Andrew loves Blue's Clues and his dream was to meet Steve the original host of Blue's Clues and eat a peanut butter and jelly sandwich with him. Steve was very accomodating and even went back home to get his Blue's Clues shirt. Andrew's dream was fulfilled in June of 2007, where he ate his peanut butter & jelly sandwich with Steve and got to spend some quality time with him. What a wonderful experience for Andrew.
Evie, 5, Sickle Cell, With Evie's beautiful smile it is hard to guess she has Sickel Cell and has been hospitalized numerous times for pain crisis due to her swollen joints. Because of her low immune system she is unable to attend school. Her favorite character is Tinkerbell. She traveled to Disney World in June of 2007. Her entire trip was awesome especially Give Kids the World and meeting Tinkerbell.

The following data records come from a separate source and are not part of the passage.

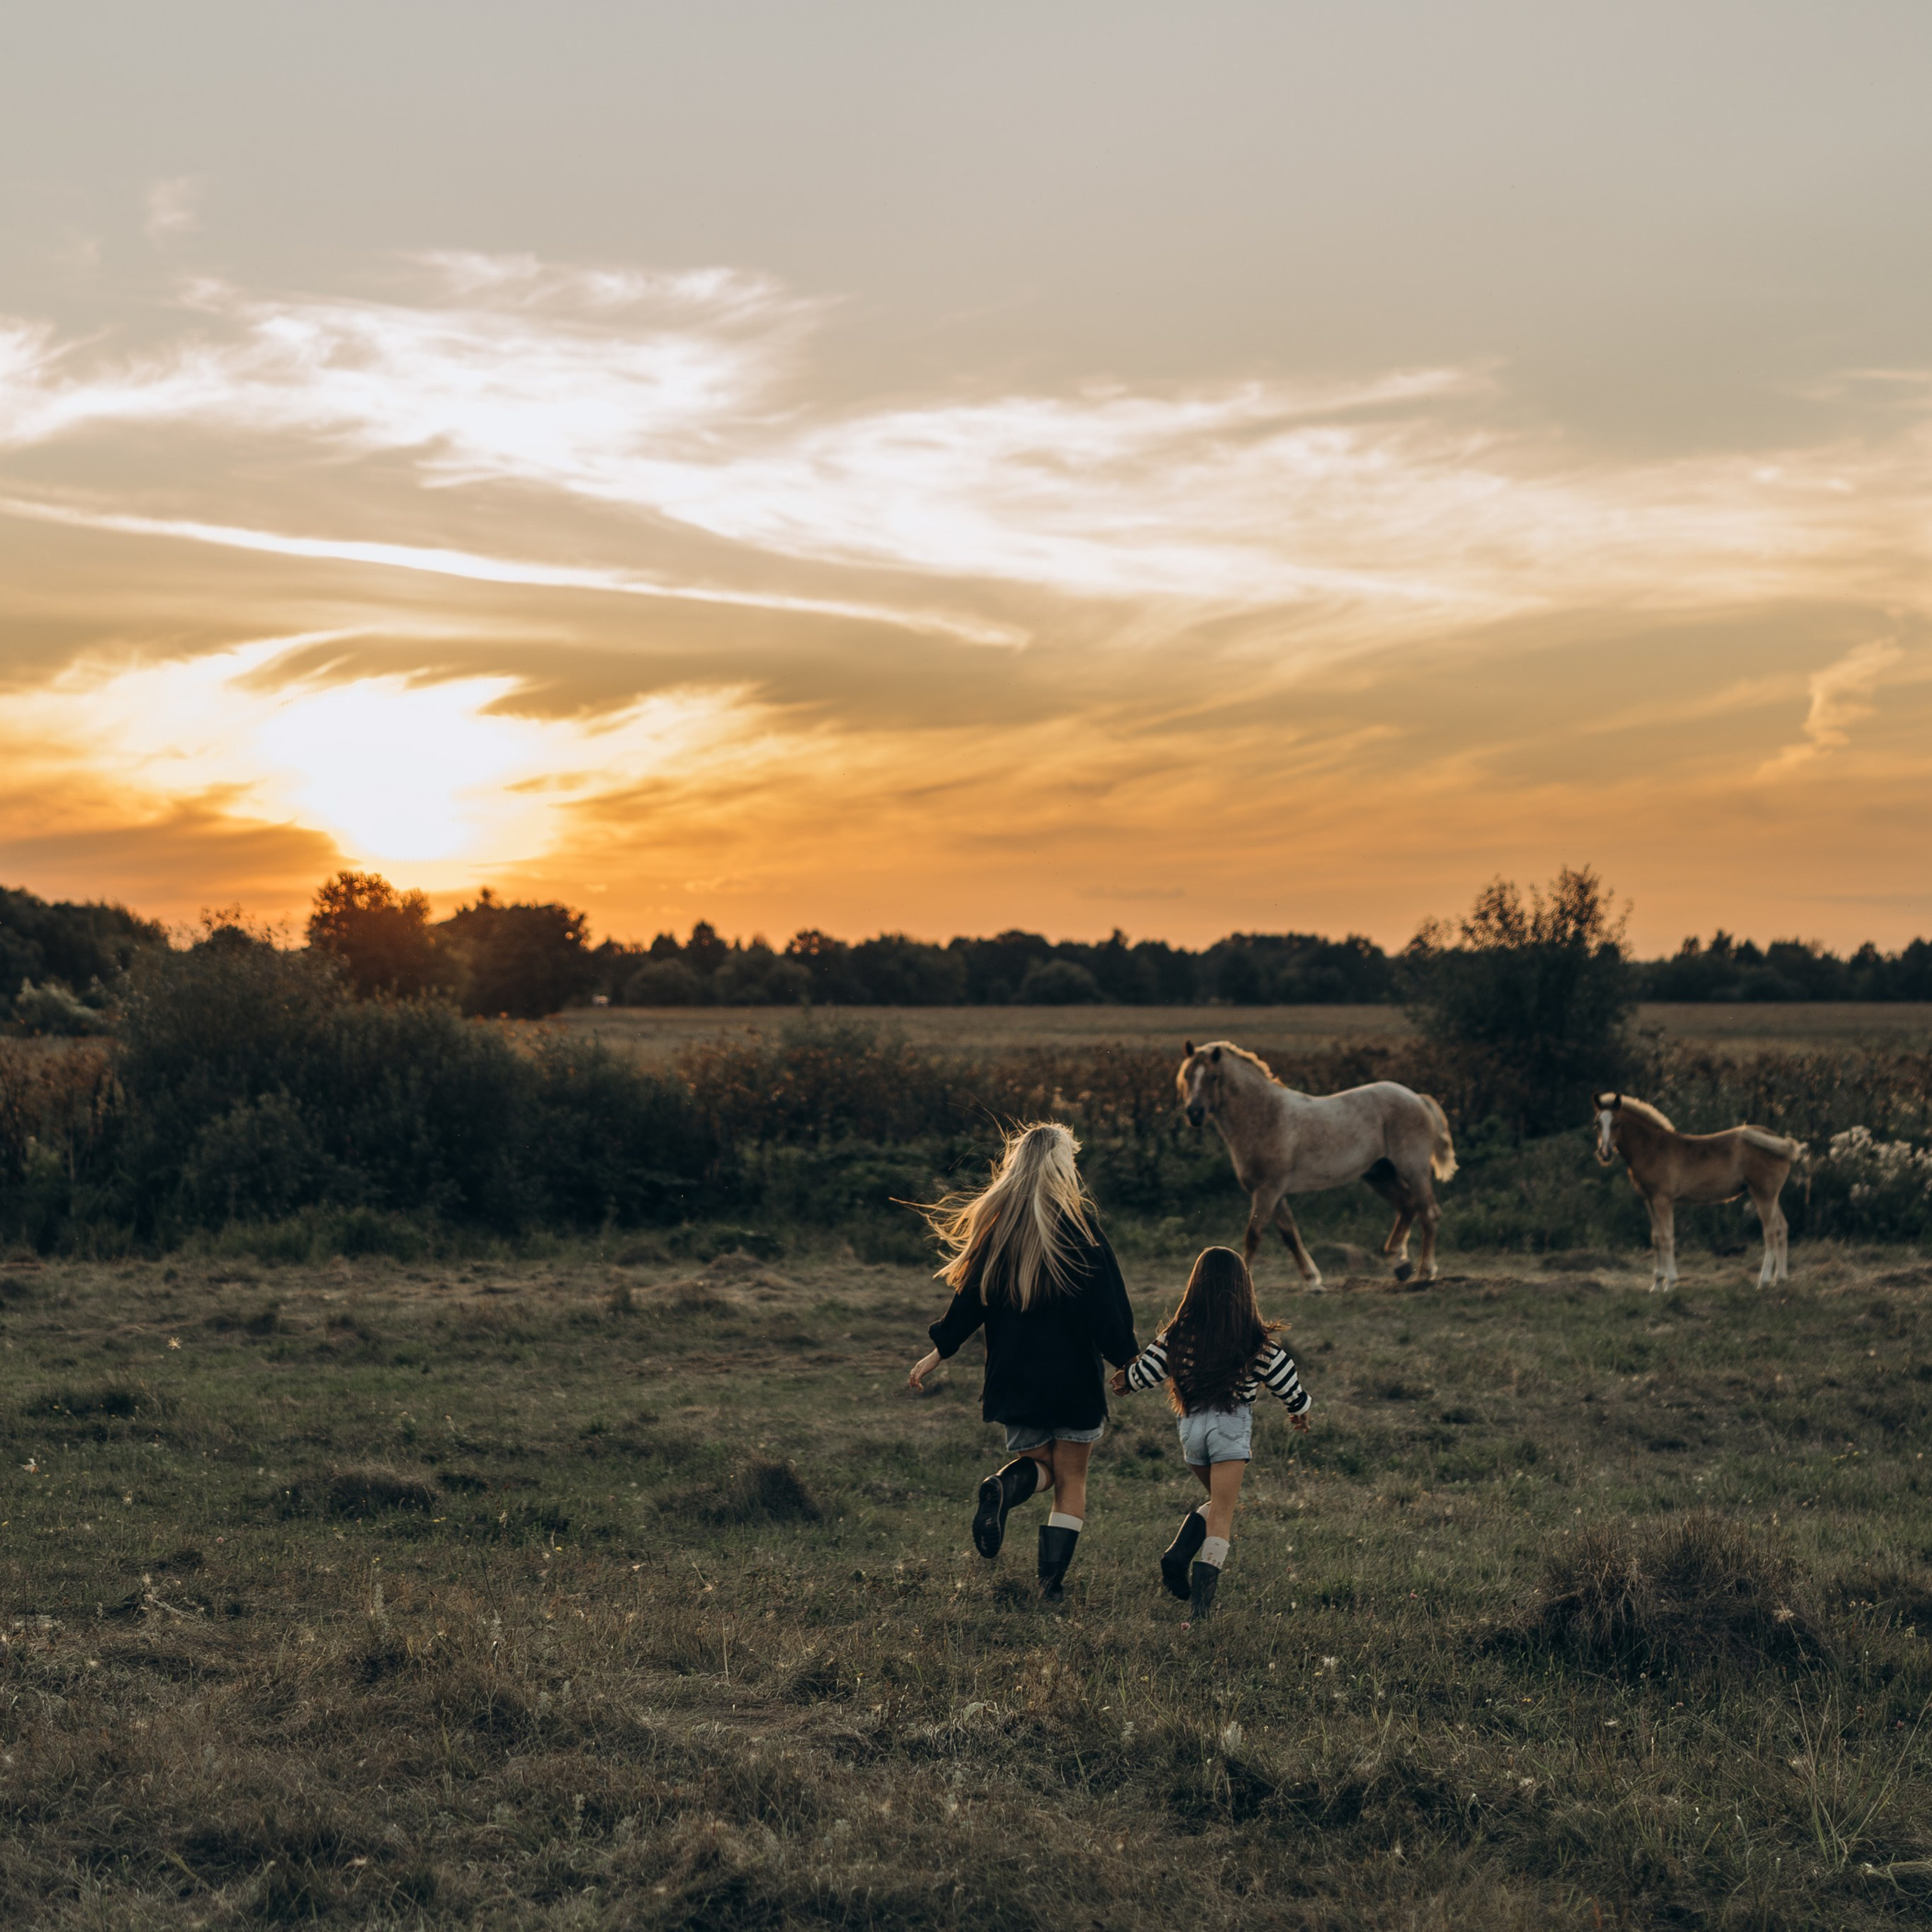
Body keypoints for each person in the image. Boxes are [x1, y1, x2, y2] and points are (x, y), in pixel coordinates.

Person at [907, 1121, 1138, 1601]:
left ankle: (1002, 1490)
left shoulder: (999, 1229)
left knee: (1038, 1464)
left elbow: (968, 1300)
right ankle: (1050, 1587)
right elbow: (1108, 1309)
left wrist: (939, 1351)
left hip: (1014, 1379)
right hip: (1073, 1379)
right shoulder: (1081, 1229)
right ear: (1063, 1167)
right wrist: (1128, 1361)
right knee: (1070, 1477)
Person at [1110, 1245, 1311, 1621]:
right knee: (1222, 1513)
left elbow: (1147, 1369)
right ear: (1243, 1287)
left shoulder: (1179, 1333)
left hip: (1191, 1429)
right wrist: (1300, 1408)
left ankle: (1177, 1555)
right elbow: (1284, 1376)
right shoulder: (1252, 1338)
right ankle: (1199, 1606)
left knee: (1219, 1502)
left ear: (1195, 1286)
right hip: (1230, 1425)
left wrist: (1126, 1380)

Joshua, 14, Crohn's Disease, Josh is positive and energetic despite his lengthy struggle with Crohn's Disease. He had numerous hospitalizations and is unable to attend school so he is on homebound instruction. His dream was to visit Paradise Island in the Bahamas where he stayed at the Atlantis in November of 2006. Highlights were the Leap of Faith Slide, Rapid Ride, the Comedy Club and the food.
Debra, 10, Cerebral Palsy, Nonverbal Debra has a friendly smile and loves Disney characters. She is totally dependent on others for daily living and spends much time watching Disney videos. Debra traveled to Disney World in July of 2007 and had a terrific time with her family.
Cody, 7, Neurofibromatosis, 1 week after birth Cody was diagnosed with a genetic disorder called Neurofibromatosis. Which causes his nerve endings not to have a protective covering and as a result tumors grow. Some of the tumors can be maglignant. Cody enjoys playing with toys, stringing beads and playing kickball with his Dad. Cody traveled to Disney World in April of 2007 with his brother and parents. His favority part was staying at Give Kids the World and meeting the characters.